The rule of thumb (or more technically the Arrhenuis equation) is that for most chemical reactions, the reaction rate doubles with each 10 °C (18 °F) rise in temperature. In a battery, the reactions which can occur include the accelerated growth rate of passivating films (a thin inert coating making the surface underneath unreactive) on the cell’s electrodes. This occurs by way of cell redox reactions, which irreversibly increase the internal resistance of the cell, ultimately resulting in performance degradation and failure. A lithium ion battery dwelling above 30 °C (86 °F) is typically considered to be at elevated temperature exposing the battery to risk of a shortened useful life.

Guidelines battery manufacturers have issued also specify that the upper operational temperature range of their products should not surpass the 50?60 °C (122?140 °F) range to avoid gas generation and catastrophic failure.
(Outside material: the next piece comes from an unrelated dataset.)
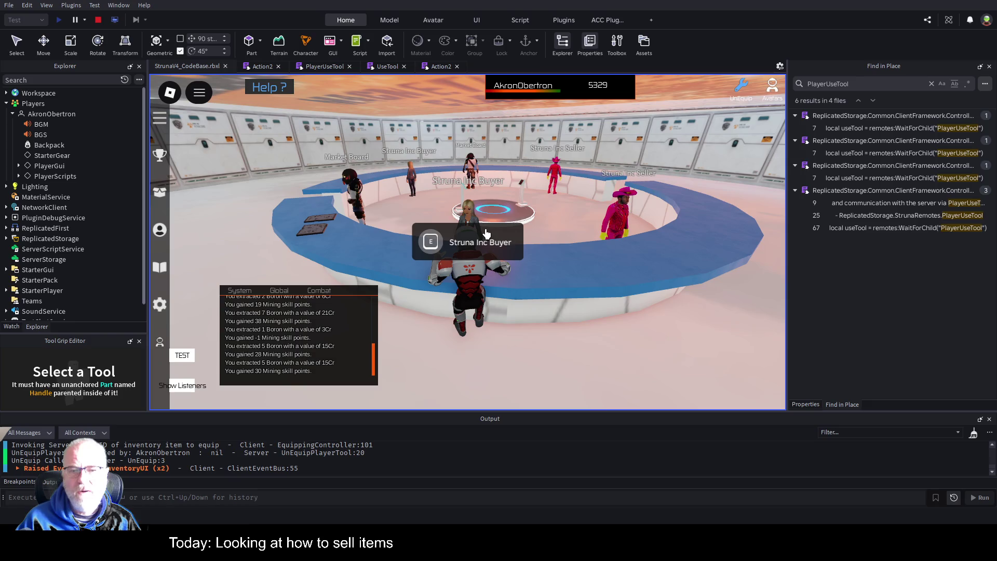
key("e")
These facts led the researchers to carry out experiments comparing the temperature rises in normal battery charging by wire with inductive charging. However the researchers were even more interested in inductive charging when the consumer misaligns the phone on the charging base. To compensate for poor alignment of the phone and the charger, inductive charging systems typically increase the transmitter power and/or adjust their operating frequency, which incurs further efficiency losses and increases heat generation.

This misalignment can be a very common occurrence as the actual position of the receiving antenna in the phone is not always intuitive or obvious to the consumer using the phone. The research team therefore also tested phone charging with deliberate misalignment of transmitter and receiver coils.
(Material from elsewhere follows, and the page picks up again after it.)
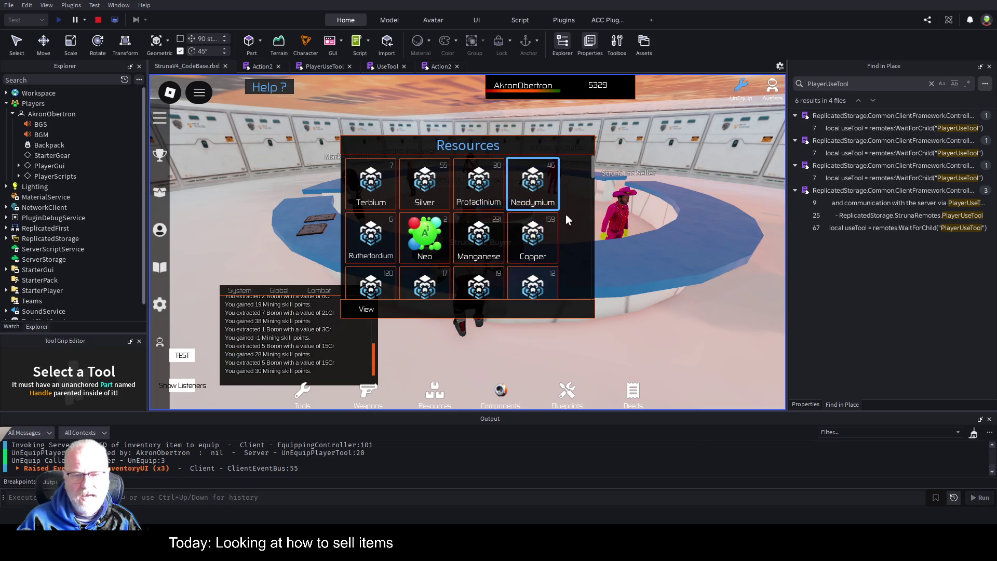
Close the inventory, step back, return to the buyer counter, and reopen then close it
key("Escape")
key("s")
Comparing charging methods

The researchers tested all three charging methods (wire, aligned inductive, and misaligned inductive) with simultaneous charging and thermal imaging over time to generate temperature maps to help quantify the heating effects.
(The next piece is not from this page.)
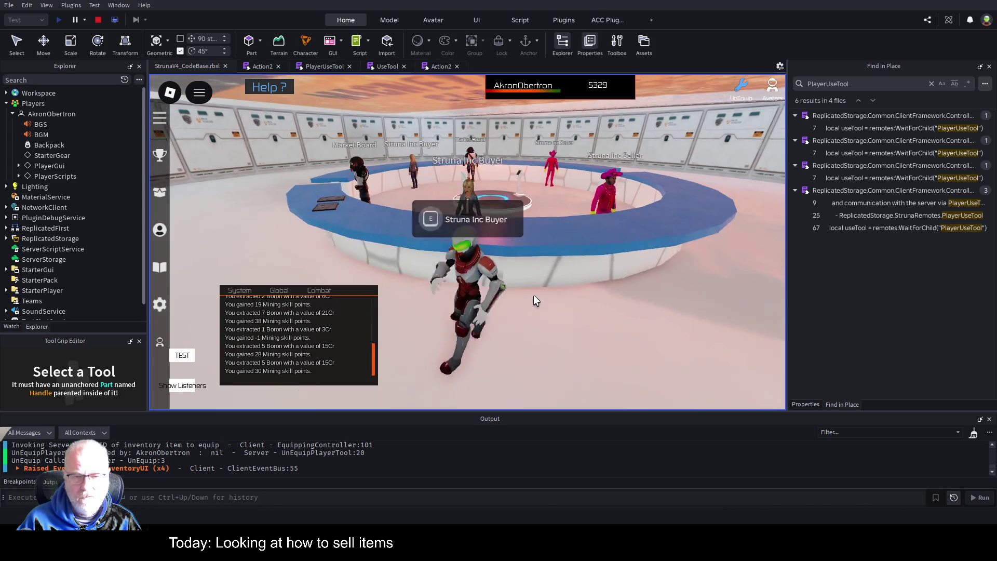
key("w")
In the case of the phone charged with conventional mains power, the maximum average temperature reached within 3 hours of charging did not exceed 27 °C (80.6 °F).

In contrast, for the phone charged by aligned inductive charging, the temperature peaked at 30.5 °C (86.9 °F) but gradually reduced for the latter half of the charging period. This is similar to the maximum average temperature observed during misaligned inductive charging.

In the case of misaligned inductive charging, the peak temperature was of similar magnitude (30.5 °C (86.9 °F)) but this temperature was reached sooner and persisted for much longer at this level (125 minutes versus 55 minutes for properly aligned charging).

Regardless of the mode of charging, the right edge of the phone showed a higher rate of increase in temperature than other areas of the phone and remained higher throughout the charging process. A CT scan of the phone showed that this hotspot is where the motherboard is located.

Also noteworthy was the fact that the maximum input power to the charging base was greater in the test where the phone was misaligned (11 watts) than the well-aligned phone (i watts). This is due to the charging system increasing the transmitter power under misalignment in order to maintain target input power to the device.

The maximum average temperature of the charging base while charging under misalignment reached 35.3 °C (95.54 °F), two degrees higher than the temperature researchers detected when the phone was aligned, which achieved 33 °C (91.4 °F). This is symptomatic of deterioration in system efficiency, with additional heat generation attributable to power electronics losses and eddy currents.

The researchers note that future approaches to inductive charging design can diminish these transfer losses, and thus reduce heating, by using ultrathin coils, higher frequencies, and optimized drive electronics to provide chargers and receivers that are compact and more efficient and can be integrated into mobile devices or batteries with minimal change.

In conclusion, the research team found that inductive charging, while convenient, will likely lead to a reduction in the life of the mobile phone battery. For many users, this degradation may be an acceptable price for the convenience of charging, but for those wishing to eke out the longest life from their phone, cable charging is still recommended.